When customers are becoming acquainted with GitClear, it's hard to build an instinct for what "normal" Diff Delta fluctuations are, and what sort of expectations should exist around data consistency over time? This article will describe the "life cycle" of Diff Delta: when it's initially evaluated, when it gets re-evaluated, and how it usually changes over time. Finally, if you find what you believe to be an anomaly in Diff Delta, we'll offer some tips to help get the issue investigated and resolved promptly.
Wherein we review how Diff Delta is initially evaluated, how it's propagated, and how it changes over time.
The Diff Delta factors page describes much of what GitClear evaluates when making a first-pass approximation at Diff Delta. The single biggest factor is the Diff Delta assigned is the age of the code being changed or replaced. Code that has been in the repo for years (possibly getting shuffled between files) requires the most cognitive energy to understand, so deleting and refactoring such code tends to earn a premium per line, all other factors being equal.

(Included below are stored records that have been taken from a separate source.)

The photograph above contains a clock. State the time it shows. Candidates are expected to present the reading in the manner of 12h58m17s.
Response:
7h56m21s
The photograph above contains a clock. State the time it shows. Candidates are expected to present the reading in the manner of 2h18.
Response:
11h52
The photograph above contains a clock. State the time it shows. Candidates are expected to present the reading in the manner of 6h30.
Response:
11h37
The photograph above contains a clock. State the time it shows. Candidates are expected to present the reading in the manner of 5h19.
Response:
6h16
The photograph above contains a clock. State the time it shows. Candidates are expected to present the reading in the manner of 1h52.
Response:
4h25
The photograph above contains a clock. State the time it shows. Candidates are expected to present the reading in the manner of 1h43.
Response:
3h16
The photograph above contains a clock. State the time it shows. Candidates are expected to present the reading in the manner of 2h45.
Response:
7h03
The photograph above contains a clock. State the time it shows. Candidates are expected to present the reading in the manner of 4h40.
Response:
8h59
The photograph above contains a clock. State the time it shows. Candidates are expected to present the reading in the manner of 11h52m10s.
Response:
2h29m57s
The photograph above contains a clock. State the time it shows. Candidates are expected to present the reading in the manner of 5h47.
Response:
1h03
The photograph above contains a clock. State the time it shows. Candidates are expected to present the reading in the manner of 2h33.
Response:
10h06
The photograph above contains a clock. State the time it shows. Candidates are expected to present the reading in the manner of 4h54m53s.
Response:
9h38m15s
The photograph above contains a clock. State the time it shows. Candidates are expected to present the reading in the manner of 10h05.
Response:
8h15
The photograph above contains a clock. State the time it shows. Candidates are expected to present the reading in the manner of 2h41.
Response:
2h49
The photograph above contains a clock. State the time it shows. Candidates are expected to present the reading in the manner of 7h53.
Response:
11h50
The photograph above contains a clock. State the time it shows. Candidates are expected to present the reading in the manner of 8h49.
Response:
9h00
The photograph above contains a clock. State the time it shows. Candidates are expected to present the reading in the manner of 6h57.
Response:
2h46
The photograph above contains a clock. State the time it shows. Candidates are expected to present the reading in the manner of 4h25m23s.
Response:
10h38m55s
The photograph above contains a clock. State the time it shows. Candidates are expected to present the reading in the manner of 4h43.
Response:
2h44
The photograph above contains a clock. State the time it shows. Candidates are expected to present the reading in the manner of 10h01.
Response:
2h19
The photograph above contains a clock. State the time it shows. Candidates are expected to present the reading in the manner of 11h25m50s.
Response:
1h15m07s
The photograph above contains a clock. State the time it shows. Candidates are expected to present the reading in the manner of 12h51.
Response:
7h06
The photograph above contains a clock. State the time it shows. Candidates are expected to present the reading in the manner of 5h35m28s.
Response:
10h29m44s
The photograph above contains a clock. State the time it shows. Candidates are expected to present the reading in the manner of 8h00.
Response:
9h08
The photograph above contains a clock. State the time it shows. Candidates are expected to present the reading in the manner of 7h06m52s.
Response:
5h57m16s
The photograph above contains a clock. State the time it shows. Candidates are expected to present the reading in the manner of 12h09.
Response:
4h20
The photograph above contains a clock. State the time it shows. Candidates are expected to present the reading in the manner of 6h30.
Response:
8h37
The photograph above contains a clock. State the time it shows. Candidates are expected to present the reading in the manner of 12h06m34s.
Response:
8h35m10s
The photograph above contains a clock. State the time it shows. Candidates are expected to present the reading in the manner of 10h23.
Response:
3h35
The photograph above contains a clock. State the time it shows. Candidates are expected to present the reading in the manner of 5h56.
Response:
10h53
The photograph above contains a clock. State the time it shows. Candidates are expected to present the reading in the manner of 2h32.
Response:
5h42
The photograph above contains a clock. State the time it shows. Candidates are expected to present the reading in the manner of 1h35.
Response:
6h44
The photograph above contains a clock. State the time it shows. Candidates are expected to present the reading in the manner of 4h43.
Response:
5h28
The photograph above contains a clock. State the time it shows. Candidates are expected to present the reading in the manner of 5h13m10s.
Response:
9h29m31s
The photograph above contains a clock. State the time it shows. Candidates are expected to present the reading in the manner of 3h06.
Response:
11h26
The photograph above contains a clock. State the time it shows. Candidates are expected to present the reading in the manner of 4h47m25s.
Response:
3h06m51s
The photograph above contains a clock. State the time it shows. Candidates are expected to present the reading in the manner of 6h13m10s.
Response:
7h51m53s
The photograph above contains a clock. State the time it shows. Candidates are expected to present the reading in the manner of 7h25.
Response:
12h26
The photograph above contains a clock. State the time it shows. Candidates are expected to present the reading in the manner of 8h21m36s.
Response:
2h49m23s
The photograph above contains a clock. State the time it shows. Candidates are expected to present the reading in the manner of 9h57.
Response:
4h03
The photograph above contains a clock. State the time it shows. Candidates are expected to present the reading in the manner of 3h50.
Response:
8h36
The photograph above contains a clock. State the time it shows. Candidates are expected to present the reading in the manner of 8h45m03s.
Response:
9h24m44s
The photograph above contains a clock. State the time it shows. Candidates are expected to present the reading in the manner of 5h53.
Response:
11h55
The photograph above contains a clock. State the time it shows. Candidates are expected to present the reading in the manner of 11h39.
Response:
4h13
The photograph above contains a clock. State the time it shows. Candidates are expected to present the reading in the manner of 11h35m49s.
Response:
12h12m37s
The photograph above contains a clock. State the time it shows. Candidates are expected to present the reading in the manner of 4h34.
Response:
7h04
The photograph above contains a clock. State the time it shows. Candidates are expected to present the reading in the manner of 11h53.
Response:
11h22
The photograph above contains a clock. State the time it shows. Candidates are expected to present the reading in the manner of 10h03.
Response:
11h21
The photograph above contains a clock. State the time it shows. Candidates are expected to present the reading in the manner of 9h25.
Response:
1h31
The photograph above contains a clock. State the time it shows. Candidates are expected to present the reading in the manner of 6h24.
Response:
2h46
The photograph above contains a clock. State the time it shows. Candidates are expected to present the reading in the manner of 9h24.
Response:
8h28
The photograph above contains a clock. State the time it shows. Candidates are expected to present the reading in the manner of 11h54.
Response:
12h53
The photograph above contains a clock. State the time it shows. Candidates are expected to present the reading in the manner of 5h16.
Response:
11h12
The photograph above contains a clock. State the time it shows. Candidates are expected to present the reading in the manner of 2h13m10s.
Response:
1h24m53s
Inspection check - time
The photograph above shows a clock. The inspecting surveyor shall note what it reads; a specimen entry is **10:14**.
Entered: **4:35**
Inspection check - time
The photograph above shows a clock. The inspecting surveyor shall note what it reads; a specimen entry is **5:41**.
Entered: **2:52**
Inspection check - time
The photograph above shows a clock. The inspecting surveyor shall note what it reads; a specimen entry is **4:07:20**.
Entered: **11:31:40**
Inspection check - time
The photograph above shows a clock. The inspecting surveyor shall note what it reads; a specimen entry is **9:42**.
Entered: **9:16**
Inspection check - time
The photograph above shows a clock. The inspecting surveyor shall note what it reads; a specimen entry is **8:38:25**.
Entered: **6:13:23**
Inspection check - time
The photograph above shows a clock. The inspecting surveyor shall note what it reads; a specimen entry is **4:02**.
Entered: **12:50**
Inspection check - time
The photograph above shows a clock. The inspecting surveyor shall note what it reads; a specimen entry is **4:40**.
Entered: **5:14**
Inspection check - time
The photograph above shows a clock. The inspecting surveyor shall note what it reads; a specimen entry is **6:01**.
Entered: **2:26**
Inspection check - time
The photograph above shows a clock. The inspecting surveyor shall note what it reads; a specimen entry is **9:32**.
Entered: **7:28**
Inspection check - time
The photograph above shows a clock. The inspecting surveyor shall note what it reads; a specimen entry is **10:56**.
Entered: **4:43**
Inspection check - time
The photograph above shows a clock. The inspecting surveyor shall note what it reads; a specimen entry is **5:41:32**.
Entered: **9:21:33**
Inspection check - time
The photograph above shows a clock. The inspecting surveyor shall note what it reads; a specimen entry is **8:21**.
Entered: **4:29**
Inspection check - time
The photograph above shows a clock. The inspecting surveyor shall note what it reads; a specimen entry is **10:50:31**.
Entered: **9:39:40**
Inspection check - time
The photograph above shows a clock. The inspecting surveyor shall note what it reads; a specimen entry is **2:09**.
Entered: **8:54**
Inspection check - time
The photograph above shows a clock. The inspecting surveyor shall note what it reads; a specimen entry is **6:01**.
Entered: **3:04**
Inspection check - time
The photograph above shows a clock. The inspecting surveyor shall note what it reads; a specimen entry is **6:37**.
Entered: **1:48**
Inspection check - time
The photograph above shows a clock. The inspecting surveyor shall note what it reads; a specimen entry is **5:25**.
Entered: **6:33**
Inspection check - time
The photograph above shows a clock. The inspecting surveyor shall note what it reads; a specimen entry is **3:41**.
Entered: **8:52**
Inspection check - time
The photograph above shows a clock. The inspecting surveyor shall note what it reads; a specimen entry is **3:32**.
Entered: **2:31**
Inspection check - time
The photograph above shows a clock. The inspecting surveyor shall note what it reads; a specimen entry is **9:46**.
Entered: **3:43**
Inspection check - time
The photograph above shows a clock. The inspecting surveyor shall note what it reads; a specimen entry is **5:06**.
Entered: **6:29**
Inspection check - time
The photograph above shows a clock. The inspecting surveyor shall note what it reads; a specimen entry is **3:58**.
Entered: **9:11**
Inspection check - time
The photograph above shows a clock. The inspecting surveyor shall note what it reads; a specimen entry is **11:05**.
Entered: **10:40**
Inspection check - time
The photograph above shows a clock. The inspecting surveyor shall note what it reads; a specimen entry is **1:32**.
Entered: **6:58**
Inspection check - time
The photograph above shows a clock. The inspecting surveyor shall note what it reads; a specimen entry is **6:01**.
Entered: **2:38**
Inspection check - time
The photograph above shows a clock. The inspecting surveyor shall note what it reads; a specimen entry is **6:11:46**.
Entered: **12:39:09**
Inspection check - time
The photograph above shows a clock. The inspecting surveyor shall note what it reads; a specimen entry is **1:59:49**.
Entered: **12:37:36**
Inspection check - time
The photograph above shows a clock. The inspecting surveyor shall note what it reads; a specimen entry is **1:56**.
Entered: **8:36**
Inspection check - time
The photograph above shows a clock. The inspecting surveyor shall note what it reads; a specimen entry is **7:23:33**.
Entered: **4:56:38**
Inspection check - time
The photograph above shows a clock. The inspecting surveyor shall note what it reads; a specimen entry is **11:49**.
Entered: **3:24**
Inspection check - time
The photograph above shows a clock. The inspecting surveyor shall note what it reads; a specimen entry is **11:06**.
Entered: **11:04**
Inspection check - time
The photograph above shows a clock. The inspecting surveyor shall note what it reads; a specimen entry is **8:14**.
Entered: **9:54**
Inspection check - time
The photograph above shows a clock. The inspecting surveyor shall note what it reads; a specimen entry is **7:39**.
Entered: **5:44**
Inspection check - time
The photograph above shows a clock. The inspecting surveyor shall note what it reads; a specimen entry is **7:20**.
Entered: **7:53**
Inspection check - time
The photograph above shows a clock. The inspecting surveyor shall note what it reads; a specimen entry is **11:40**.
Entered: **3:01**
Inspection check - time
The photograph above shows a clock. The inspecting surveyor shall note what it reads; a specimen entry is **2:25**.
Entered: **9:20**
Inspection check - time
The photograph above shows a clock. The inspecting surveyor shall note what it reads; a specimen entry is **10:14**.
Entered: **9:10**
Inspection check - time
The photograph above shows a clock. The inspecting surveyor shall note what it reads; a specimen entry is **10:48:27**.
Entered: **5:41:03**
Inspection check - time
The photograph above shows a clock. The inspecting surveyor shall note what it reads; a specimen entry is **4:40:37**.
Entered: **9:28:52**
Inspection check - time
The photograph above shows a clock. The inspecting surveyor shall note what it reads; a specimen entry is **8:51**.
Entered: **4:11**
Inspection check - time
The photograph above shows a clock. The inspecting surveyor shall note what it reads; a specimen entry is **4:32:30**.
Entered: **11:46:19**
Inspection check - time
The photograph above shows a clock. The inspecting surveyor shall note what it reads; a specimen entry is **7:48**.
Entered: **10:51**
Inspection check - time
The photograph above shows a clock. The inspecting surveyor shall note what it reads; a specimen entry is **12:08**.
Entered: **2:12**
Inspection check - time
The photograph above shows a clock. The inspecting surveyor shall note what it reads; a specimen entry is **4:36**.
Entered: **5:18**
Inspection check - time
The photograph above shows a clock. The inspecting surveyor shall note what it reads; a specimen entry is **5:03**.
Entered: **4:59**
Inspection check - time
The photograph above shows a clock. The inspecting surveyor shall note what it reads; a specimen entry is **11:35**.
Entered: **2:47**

On the opposite end of the spectrum, code that is deleting or replacing lines that might have changed earlier today are what is usually known as "churn" code, and these lines are ascribed very little Diff Delta. But understanding how we handle "churned" code is the underpinning for building expectations around how Diff Delta will change after its initial evaluation.
It's common that, in the course of developing a PR, a developer might add, remove, or change a particular line across several commits. GitClear detects this common development pattern and "stretches" the work that ultimately got done across the commits. For example, if we follow a single line through an entire PR, the ultimate Diff Delta calculated might be "10 points for deleting an old line," and "10 points for replacing it with a totally new line of code" that took 6 commits to finalize. In this example, this single line from a file would get 20 Diff Delta ascribed, divided by 6 commits in which it was changed -- so, a little more than 3 Diff Delta per line change per commit.
When the line is first authored, it might already be perfect. Some developers only push commits after thorough QA and testing. In the example above, on the first day the line was changed, it would have been assigned 20 points. But then, each subsequent day the code is modified, the Diff Delta ascribed to that first day's work is diminished. If the line ultimately changed 10 more times, then eventually the work from that first day would only be worth 2 Diff Delta. But it might be a week or two before that outcome is known, because it depends on how much more the code needed to be polished before it made its way into master and stopped being changed.
After Diff Delta is a month old, it generally shouldn't change much. There are, however, a handful of reasons that Diff Delta might change after one month:
Date range, commits, or active committers for the entity are added. Evaluating more code means that the per-time-interval values will change for the entity or organization in which the changed repo(s) reside.
Committers are exiled. Removing active committers reduces the Diff Delta reported for those repos.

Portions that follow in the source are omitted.